Right when I'm considering just running off and hiding and somehow ignoring the damn door, that familiar, gentle knock raps, and my heart flutters like a thousand feathers blown on by the wind. I quickly check my pockets for cash and make the wobbly walk toward the deadbolt. And then, riding in on a blast of sultry night air, come those sexy, sexy words I've secretly been so longing to hear: "Uh, did you order eggs?"
Yes, my friends, eggs. You see the creative people at the nifty Cafe Corner have come up with a zany enterprise - late-night breakfast delivery. Sure, it's crazy, but it's kind of inspired, too, don't you think? I mean, considering the huge student body they serve?
Their apt motto, "Late-night breakfast for late-night people," is written on Eggs' sunny-side-up-colored menu. I suppose the thinking is that if breakfast is the most important meal of the day, then the proudly deranged people who believe the middle of the night is the most important time of the day ought to be catered to. And so Eggs delivers from a breakfast-only menu from 6 p.m. to 3 a.m. (4 a.m. on the weekends).
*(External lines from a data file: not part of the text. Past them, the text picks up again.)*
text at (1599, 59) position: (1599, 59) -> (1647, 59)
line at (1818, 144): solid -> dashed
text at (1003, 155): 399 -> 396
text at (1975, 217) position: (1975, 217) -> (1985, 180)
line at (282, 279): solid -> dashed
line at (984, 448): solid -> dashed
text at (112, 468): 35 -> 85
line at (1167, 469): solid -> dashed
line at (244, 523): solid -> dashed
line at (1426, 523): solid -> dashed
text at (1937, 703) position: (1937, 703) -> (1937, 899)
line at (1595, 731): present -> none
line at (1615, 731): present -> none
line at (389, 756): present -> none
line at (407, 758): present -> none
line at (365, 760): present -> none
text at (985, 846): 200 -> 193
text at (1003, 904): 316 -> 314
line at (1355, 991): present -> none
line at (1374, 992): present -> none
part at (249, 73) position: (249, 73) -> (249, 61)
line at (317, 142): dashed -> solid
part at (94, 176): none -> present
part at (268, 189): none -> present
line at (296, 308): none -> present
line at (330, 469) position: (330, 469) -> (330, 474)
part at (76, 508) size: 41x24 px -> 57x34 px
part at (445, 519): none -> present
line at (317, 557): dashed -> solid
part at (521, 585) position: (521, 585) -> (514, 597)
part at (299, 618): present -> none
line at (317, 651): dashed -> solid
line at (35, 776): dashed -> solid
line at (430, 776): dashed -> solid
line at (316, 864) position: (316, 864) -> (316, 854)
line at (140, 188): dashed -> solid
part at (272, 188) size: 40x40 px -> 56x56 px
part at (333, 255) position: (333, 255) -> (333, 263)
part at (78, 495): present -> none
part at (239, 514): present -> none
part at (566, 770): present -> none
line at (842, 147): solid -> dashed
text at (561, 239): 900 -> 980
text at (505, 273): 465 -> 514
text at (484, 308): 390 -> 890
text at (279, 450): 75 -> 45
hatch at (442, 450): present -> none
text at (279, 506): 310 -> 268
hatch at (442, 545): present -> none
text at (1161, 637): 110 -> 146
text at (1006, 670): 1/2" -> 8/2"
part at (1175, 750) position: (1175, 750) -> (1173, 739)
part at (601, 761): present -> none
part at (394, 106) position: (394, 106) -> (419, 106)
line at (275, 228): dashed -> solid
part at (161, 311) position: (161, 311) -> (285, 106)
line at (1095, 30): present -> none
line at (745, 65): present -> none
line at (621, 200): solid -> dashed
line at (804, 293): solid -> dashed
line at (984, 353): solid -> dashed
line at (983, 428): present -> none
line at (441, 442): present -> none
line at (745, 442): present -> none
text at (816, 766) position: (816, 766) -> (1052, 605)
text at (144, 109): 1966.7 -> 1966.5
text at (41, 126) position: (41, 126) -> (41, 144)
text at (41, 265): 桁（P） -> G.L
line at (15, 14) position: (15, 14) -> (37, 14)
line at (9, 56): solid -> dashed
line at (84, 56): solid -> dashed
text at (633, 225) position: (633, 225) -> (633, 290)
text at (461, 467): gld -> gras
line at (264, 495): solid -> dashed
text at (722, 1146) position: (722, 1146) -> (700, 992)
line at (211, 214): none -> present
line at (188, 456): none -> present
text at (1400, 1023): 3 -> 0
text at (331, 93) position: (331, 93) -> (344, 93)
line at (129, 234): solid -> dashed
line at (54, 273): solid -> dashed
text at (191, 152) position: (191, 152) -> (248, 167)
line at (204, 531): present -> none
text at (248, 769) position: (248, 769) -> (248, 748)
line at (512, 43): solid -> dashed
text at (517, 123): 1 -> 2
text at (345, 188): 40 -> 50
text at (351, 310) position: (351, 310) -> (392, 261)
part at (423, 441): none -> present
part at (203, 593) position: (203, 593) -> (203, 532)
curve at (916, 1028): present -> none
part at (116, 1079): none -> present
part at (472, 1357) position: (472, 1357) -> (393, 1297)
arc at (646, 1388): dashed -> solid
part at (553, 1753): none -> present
How is it? Well, it's always arrived piping hot and on time (expect a 45-minute wait). And it's fairly cheap. If that sounds like less than a ringing endorsement, it's only because some of the Eggs stuff I got was on the limp side (anything at all "bready") and some was really oily (OK, all of it).
But if you're craving a solid breakfast to caress your soggy and sore spots at, say, 2 a.m. and, uh, driving or cooking aren't advisable in your condition, then Eggs has sorta got you by the yolks.
But don't worry, if you order right (Hash Brown Casserole!), you'll be more than satisfied, and likely better equipped to face the next day. Consider it like having access to a greasy spoon in the privacy of your own living room. Plus you won't groggily wake up to a grease fire or a morning-after kitchen that resembles Fallujah.
Breakfast of Champion Midnight Slackers
(listed in order of preference)
Hash Brown Casserole ($7): Pure guilty pleasure. A reason to jones and gorge. Its crisp-ish, cheesy, oniony, golden-brown fried shredded spuds come in a mac-n-cheese-like block.
Classic Breakfast ($7): Hash brown casserole plus two warm fried eggs, two doughboy-quality biscuits and choice of standard-issue breakfast meat ($1 extra for pasty sausage gravy or cheese sauce).
The Horseshoe ($9): Feeds the household. A laughably over-the-top slop bucket spilling over with a huge hash brown casserole smothered with cheese sauce and sausage gravy, green peppers, mushrooms, jalapenos, four biscuits, ham, bacon, two kinds of sausages, eggs (mine seemed to be missing, but who could really tell?), tomatoes and so forth.
Spicy veggie burrito ($8): Easy to suck down. Eggs, lots of green peppers and nacho cheese sauce, hot sauce and hash brown casserole rolled up in a big flour tortilla.
Cinnamon Apple French Toast ($7): Good-tasting but soggy. Very decent, nicely browned, eggy slabs of Texas toast sided with a warm, gooey mass of cooked apples.
Pancakes ($7): Mine tasted mostly of the surfeit of oil they were cooked in.